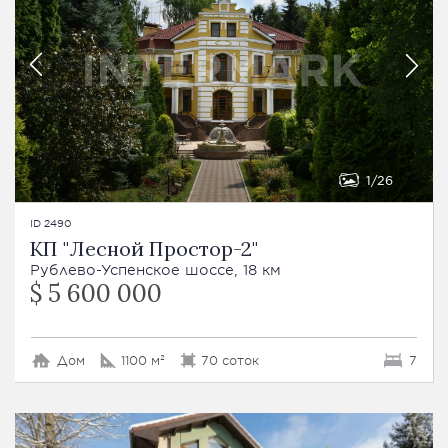
1
26
ID 2490
КП "Лесной Простор-2"
Рублево-Успенское шоссе, 18 км
$ 5 600 000
Дом
1100 м²
70 соток
7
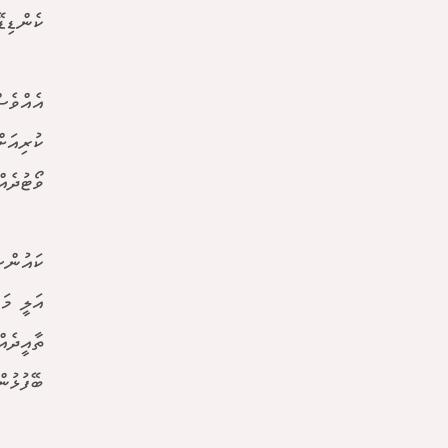
ކެންޑިޑ
އެއްވެސ
ވޯޓުދެއް
ކައުންސ
އަލީ މަ
ތާއީދެއ
ބޭފުޅުނ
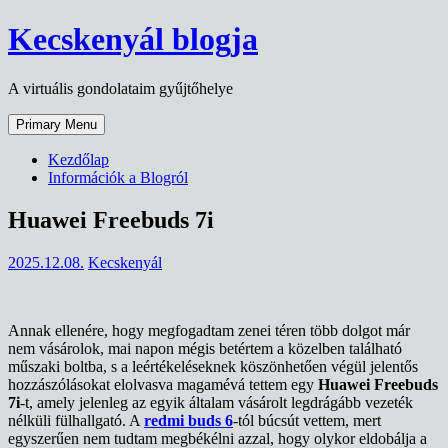
Skip
Kecskenyál blogja
to
content
A virtuális gondolataim gyűjtőhelye
Primary Menu
Kezdőlap
Információk a Blogról
Huawei Freebuds 7i
2025.12.08.
Kecskenyál
Annak ellenére, hogy megfogadtam zenei téren több dolgot már
nem vásárolok, mai napon mégis betértem a közelben található
műszaki boltba, s a leértékeléseknek köszönhetően végül jelentős
hozzászólásokat elolvasva magamévá tettem egy
Huawei Freebuds
7i
-t, amely jelenleg az egyik általam vásárolt legdrágább vezeték
nélküli fülhallgató. A
redmi buds 6
-tól búcsút vettem, mert
egyszerűen nem tudtam megbékélni azzal, hogy olykor eldobálja a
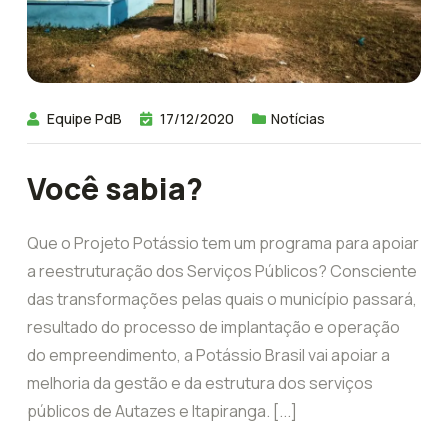
Equipe PdB
17/12/2020
Notícias
Você sabia?
Que o Projeto Potássio tem um programa para apoiar
a reestruturação dos Serviços Públicos? Consciente
das transformações pelas quais o município passará,
resultado do processo de implantação e operação
do empreendimento, a Potássio Brasil vai apoiar a
melhoria da gestão e da estrutura dos serviços
públicos de Autazes e Itapiranga. [...]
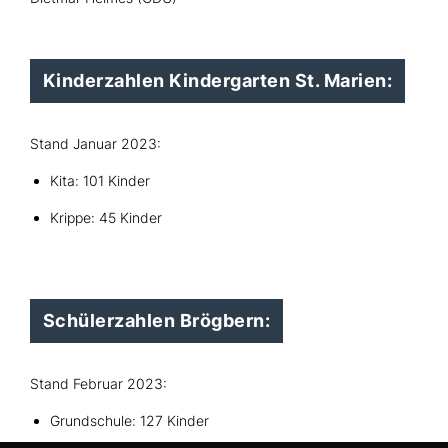
Kinderzahlen Kindergarten St. Marien:
Stand Januar 2023:
Kita: 101 Kinder
Krippe: 45 Kinder
Schülerzahlen Brögbern:
Stand Februar 2023:
Grundschule: 127 Kinder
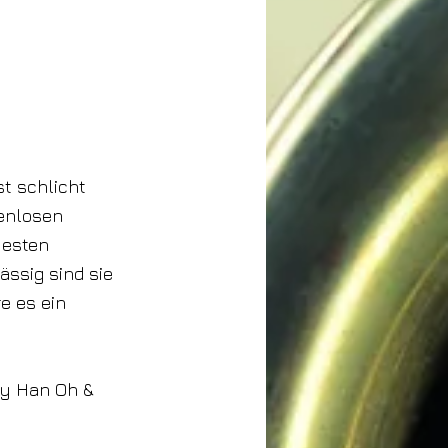
st schlicht
zenlosen
uesten
ssig sind sie
re es ein
ay Han Oh &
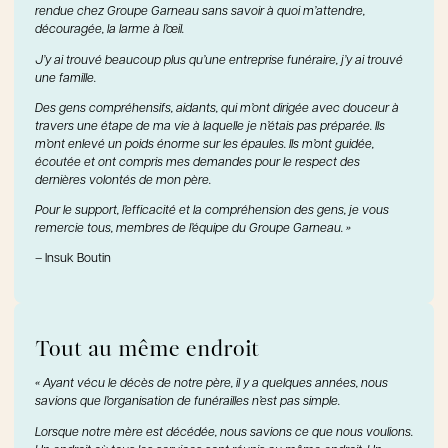
rendue chez Groupe Garneau sans savoir à quoi m’attendre,
découragée, la larme à l’œil.
J’y ai trouvé beaucoup plus qu’une entreprise funéraire, j’y ai trouvé
une famille.
Des gens compréhensifs, aidants, qui m’ont dirigée avec douceur à
travers une étape de ma vie à laquelle je n’étais pas préparée. Ils
m’ont enlevé un poids énorme sur les épaules. Ils m’ont guidée,
écoutée et ont compris mes demandes pour le respect des
dernières volontés de mon père.
Pour le support, l’efficacité et la compréhension des gens, je vous
remercie tous, membres de l’équipe du Groupe Garneau. »
– Insuk Boutin
Tout au même endroit
« Ayant vécu le décès de notre père, il y a quelques années, nous
savions que l’organisation de funérailles n’est pas simple.
Lorsque notre mère est décédée, nous savions ce que nous voulions.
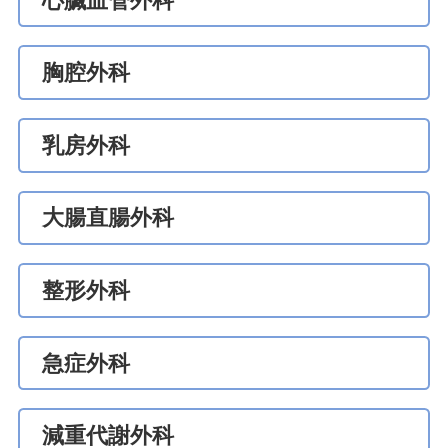
心臟血管外科
胸腔外科
乳房外科
大腸直腸外科
整形外科
急症外科
減重代謝外科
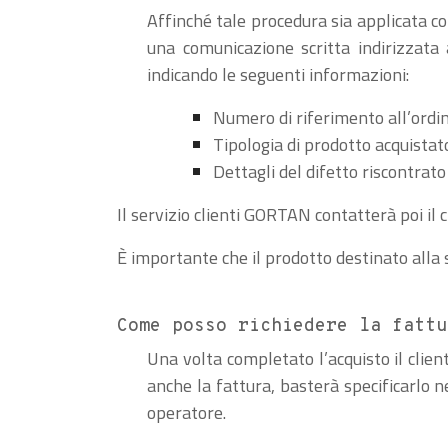
Affinché tale procedura sia applicata co
una comunicazione scritta indirizzata
indicando le seguenti informazioni:
Numero di riferimento all’ordi
Tipologia di prodotto acquistat
Dettagli del difetto riscontrato
Il servizio clienti GORTAN contatterà poi il c
È importante che il prodotto destinato alla 
Come posso richiedere la fattu
Una volta completato l’acquisto il client
anche la fattura, basterà specificarlo n
operatore.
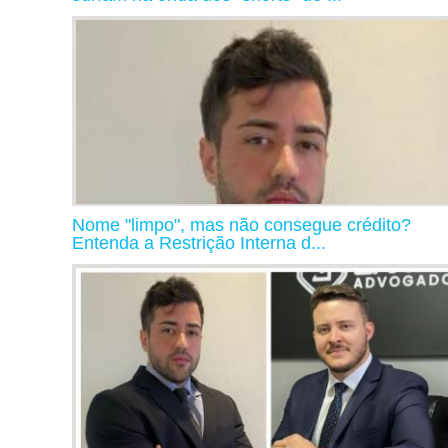
Nome "limpo", mas não consegue crédito?
Entenda a Restrição Interna d...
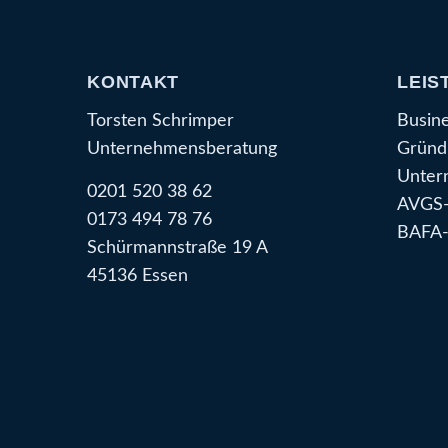
KONTAKT
LEIS
Torsten Schrimper
Busin
Unternehmensberatung
Gründ
Unter
0201 520 38 62
AVGS-
0173 494 78 76
BAFA-
Schürmannstraße 19 A
45136 Essen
== == ==
→ WHAT YOU ARE ASKED TO DO
Recast every line of the material as a Markdown table with the columns "No." and "Text", numbering the rows in order. Leave out blank lines and the pictures.

→ ANSWER BOX
| No. | Text |
|---|---|
| 1 | 1 |
| 2 | 26 |
| 3 | ID 2490 |
| 4 | КП "Лесной Простор-2" |
| 5 | Рублево-Успенское шоссе, 18 км |
| 6 | $ 5 600 000 |
| 7 | Дом |
| 8 | 1100 м² |
| 9 | 70 соток |
| 10 | 7 |
| 11 | ކެންޑިޑ |
| 12 | އެއްވެސ |
| 13 | ވޯޓުދެއް |
| 14 | ކައުންސ |
| 15 | އަލީ މަ |
| 16 | ތާއީދެއ |
| 17 | ބޭފުޅުނ |
| 18 | Skip |
| 19 | Kecskenyál blogja |
| 20 | to |
| 21 | content |
| 22 | A virtuális gondolataim gyűjtőhelye |
| 23 | Primary Menu |
| 24 | Kezdőlap |
| 25 | Információk a Blogról |
| 26 | Huawei Freebuds 7i |
| 27 | 2025.12.08. |
| 28 | Kecskenyál |
| 29 | Annak ellenére, hogy megfogadtam zenei téren több dolgot már |
| 30 | nem vásárolok, mai napon mégis betértem a közelben található |
| 31 | műszaki boltba, s a leértékeléseknek köszönhetően végül jelentős |
| 32 | hozzászólásokat elolvasva magamévá tettem egy |
| 33 | Huawei Freebuds |
| 34 | 7i |
| 35 | -t, amely jelenleg az egyik általam vásárolt legdrágább vezeték |
| 36 | nélküli fülhallgató. A |
| 37 | redmi buds 6 |
| 38 | -tól búcsút vettem, mert |
| 39 | egyszerűen nem tudtam megbékélni azzal, hogy olykor eldobálja a |
| 40 | Equipe PdB |
| 41 | 17/12/2020 |
| 42 | Notícias |
| 43 | Você sabia? |
| 44 | Que o Projeto Potássio tem um programa para apoiar |
| 45 | a reestruturação dos Serviços Públicos? Consciente |
| 46 | das transformações pelas quais o município passará, |
| 47 | resultado do processo de implantação e operação |
| 48 | do empreendimento, a Potássio Brasil vai apoiar a |
| 49 | melhoria da gestão e da estrutura dos serviços |
| 50 | públicos de Autazes e Itapiranga. [...] |
| 51 | Kinderzahlen Kindergarten St. Marien: |
| 52 | Stand Januar 2023: |
| 53 | Kita: 101 Kinder |
| 54 | Krippe: 45 Kinder |
| 55 | Schülerzahlen Brögbern: |
| 56 | Stand Februar 2023: |
| 57 | Grundschule: 127 Kinder |
| 58 | st schlicht |
| 59 | zenlosen |
| 60 | uesten |
| 61 | ssig sind sie |
| 62 | re es ein |
| 63 | ay Han Oh & |
| 64 | rendue chez Groupe Garneau sans savoir à quoi m’attendre, |
| 65 | découragée, la larme à l’œil. |
| 66 | J’y ai trouvé beaucoup plus qu’une entreprise funéraire, j’y ai trouvé |
| 67 | une famille. |
| 68 | Des gens compréhensifs, aidants, qui m’ont dirigée avec douceur à |
| 69 | travers une étape de ma vie à laquelle je n’étais pas préparée. Ils |
| 70 | m’ont enlevé un poids énorme sur les épaules. Ils m’ont guidée, |
| 71 | écoutée et ont compris mes demandes pour le respect des |
| 72 | dernières volontés de mon père. |
| 73 | Pour le support, l’efficacité et la compréhension des gens, je vous |
| 74 | remercie tous, membres de l’équipe du Groupe Garneau. » |
| 75 | – Insuk Boutin |
| 76 | Tout au même endroit |
| 77 | « Ayant vécu le décès de notre père, il y a quelques années, nous |
| 78 | savions que l’organisation de funérailles n’est pas simple. |
| 79 | Lorsque notre mère est décédée, nous savions ce que nous voulions. |
| 80 | 心臟血管外科 |
| 81 | 胸腔外科 |
| 82 | 乳房外科 |
| 83 | 大腸直腸外科 |
| 84 | 整形外科 |
| 85 | 急症外科 |
| 86 | 減重代謝外科 |
| 87 | Affinché tale procedura sia applicata co |
| 88 | una comunicazione scritta indirizzata |
| 89 | indicando le seguenti informazioni: |
| 90 | Numero di riferimento all’ordi |
| 91 | Tipologia di prodotto acquistat |
| 92 | Dettagli del difetto riscontrato |
| 93 | Il servizio clienti GORTAN contatterà poi il c |
| 94 | È importante che il prodotto destinato alla  |
| 95 | Come posso richiedere la fattu |
| 96 | Una volta completato l’acquisto il client |
| 97 | anche la fattura, basterà specificarlo n |
| 98 | operatore. |
| 99 | Nome "limpo", mas não consegue crédito? |
| 100 | Entenda a Restrição Interna d... |
| 101 | KONTAKT |
| 102 | LEIS |
| 103 | Torsten Schrimper |
| 104 | Busin |
| 105 | Unternehmensberatung |
| 106 | Gründ |
| 107 | Unter |
| 108 | 0201 520 38 62 |
| 109 | AVGS- |
| 110 | 0173 494 78 76 |
| 111 | BAFA- |
| 112 | Schürmannstraße 19 A |
| 113 | 45136 Essen |